We have referred to the wide sweep of the rotating extremity of the hop, but a still more remarkable instance has been recorded in another plant. This was Ceropegia Gardneri, a tropical Asclepiad. The top was allowed to grow out almost horizontally to the length of 31 inches. This shoot had three long internodes terminated by three shorter ones.
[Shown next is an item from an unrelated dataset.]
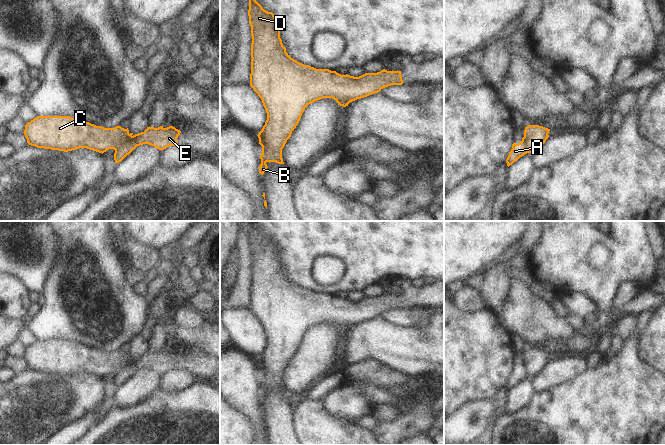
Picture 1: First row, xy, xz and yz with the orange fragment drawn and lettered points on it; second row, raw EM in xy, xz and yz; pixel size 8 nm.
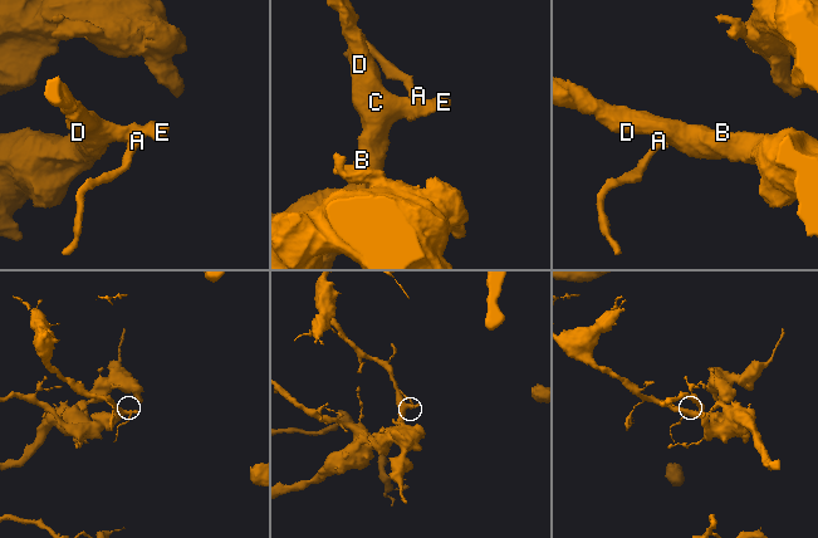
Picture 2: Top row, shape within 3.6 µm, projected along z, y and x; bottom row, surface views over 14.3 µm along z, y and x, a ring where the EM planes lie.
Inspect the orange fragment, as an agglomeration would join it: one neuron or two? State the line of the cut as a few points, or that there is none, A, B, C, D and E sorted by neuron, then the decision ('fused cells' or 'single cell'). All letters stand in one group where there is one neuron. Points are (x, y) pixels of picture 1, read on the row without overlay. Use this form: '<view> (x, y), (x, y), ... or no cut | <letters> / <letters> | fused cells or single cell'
xy (130, 358), (130, 361), (115, 374) | A / B C D E | fused cells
The whole shoot revolved in a direction opposite to the course of the sun, and therefore in a contrary direction to the hop, occupying from five hours and a quarter to six hours and three quarters in each revolution. On account of the great length of this shoot the circle through which it moved was about 5 feet in diameter, or 16 feet in circumference, and the apex travelled through this circle at the rate of 32 or 33 inches per hour. "The weather being hot," Mr. Darwin writes, "the plant was allowed to stand on my study-table; and it was an interesting spectacle to watch the long shoot sweeping this grand circle, night and day, in search of some object round which to twine."
The greater number of twining plants climb in a direction opposed to the course of the sun. The hop and the bryony pursue the same course as the sun. The bean (Phaseolus vulgaris), purple convolvulus, and great white convolvulus, follow a course opposed to the sun. The bitter-sweet (Solanum dulcamara), which is a poor climber, turns in both directions. Of the Chili nettle (Loasa aurantiaca), a common greenhouse climber, out of eighteen plants eight revolved in opposition to the sun, five followed the course of the sun, and four turned first in one direction and then in the other.
<!-- image -->Fig. 23.—Bitter-Sweet (Solanum dulcamara).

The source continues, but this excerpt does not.